Mansfield Post, No. 54, G. A. R., was organized, July 20, 1880, and has the following officers: H. Mitchell, C.; George W. Pierson, S. V. C.; George W. Peterson, V. C.; C. Redfern, O. D.; J. O. Moore, Q.; W. H. Bottsford, Surgeon; H. O. McCart, Chaplain; Emmer Palmer, Adjutant; E. B. Slawson, O. G.; G. M. Beach, S. M.; Thomas Beeten, Q. S. The lodge now numbers twenty-six members in good standing.

A lodge of Good Templars was organized in Palmyra in April, 1871, with the following officers: Robert M. Taggart, W. C. T.; I. N. Foster, P. W. C. T. and G. L. D.; Mrs. M. Seeley, W. V.; William Steele, Treasurer; the present officers of the lodge are: S. Baldwin, W. C. T.; Mrs. M. Seeley, W. V. T.; I. N. Foster, P. W. C. T. and L. D.; Thomas Bell, Treasurer.

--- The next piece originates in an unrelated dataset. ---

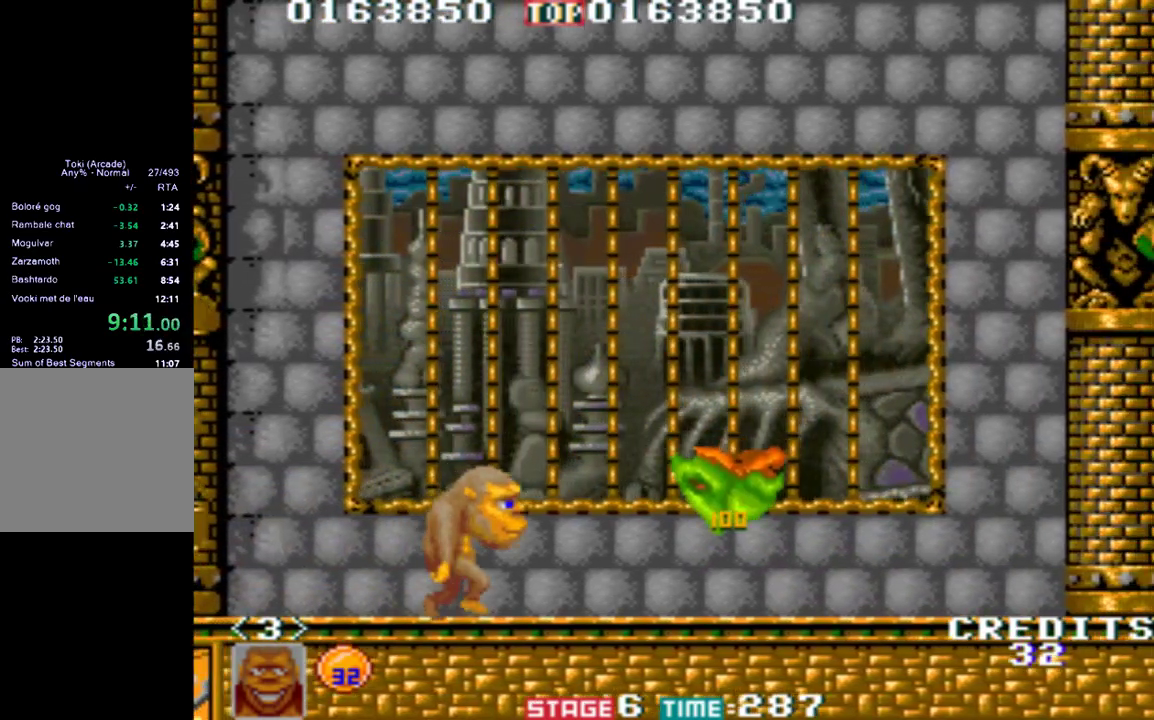
{"buttons": [], "left_stick": "right", "events": []}
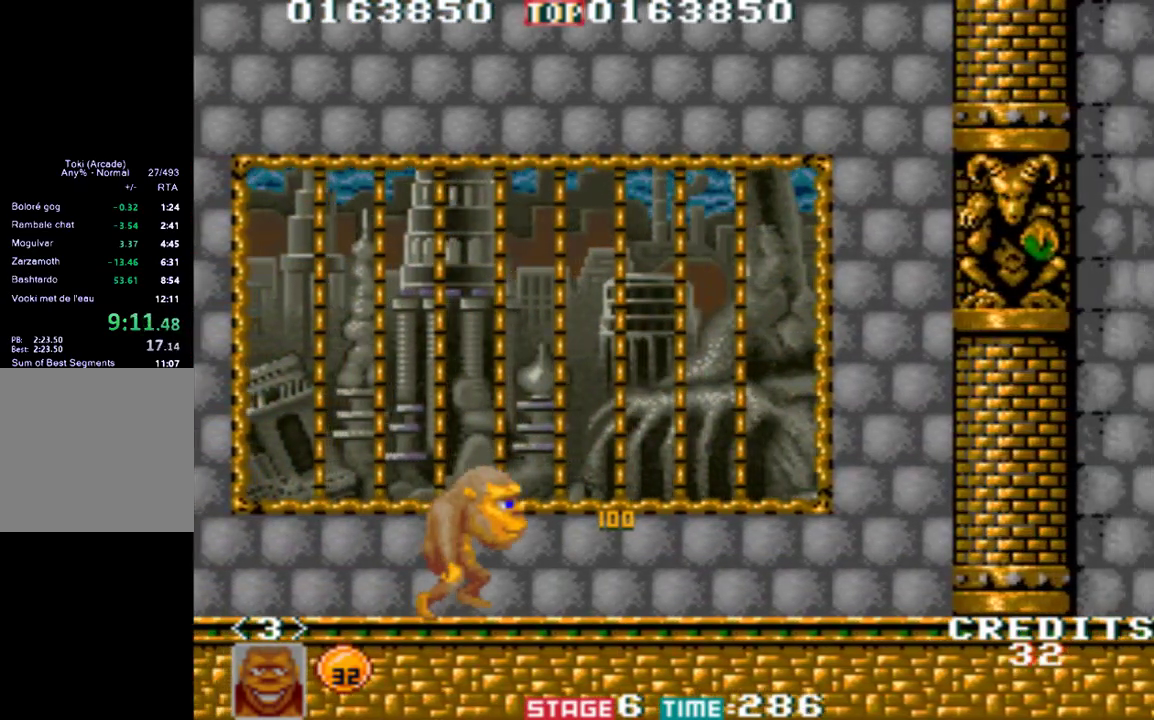
{"buttons": [], "left_stick": "right", "events": []}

The Baptist Church of Palmyra was organized in 1871 by Rev. J. Davies. Up to 1879 there was no church building in which to hold services, but in that year the society built a house of worship, dedicating it in June. At that time the church numbered forty communicants. Immediately after the completion of the church a Sabbath school was established, and W. D. Page chosen superintendent. The present membership of the church is fifty, and that of the school about seventy-five.

The Methodist Church was first known as the Saltillo Mission, and was established under that name on March 30, 1865, at the Nebraska City Conference. The church now in use was moved to Palmyra from Bennet in 1874, and put in thorough repair. It is now valued at $500. It has a seating capacity of 150. A parsonage was purchased some time later at a cost of $550. The pastors of the church have been H. H. Skaggs, who remained one year; D. Marquett, T. A. Hull, Charles L. Brockway, A. Brigham, and J. H. Worley, who accepted the charge in October, 880, and still supplies the pulpit. The church now has a membership of forty. In 1876 the Sabbath school was organized as separate from the Union school, which had, during the early days of the town, embraced all sects. The school now enrolls sixty members, and is under the charge of Mr. John Johns.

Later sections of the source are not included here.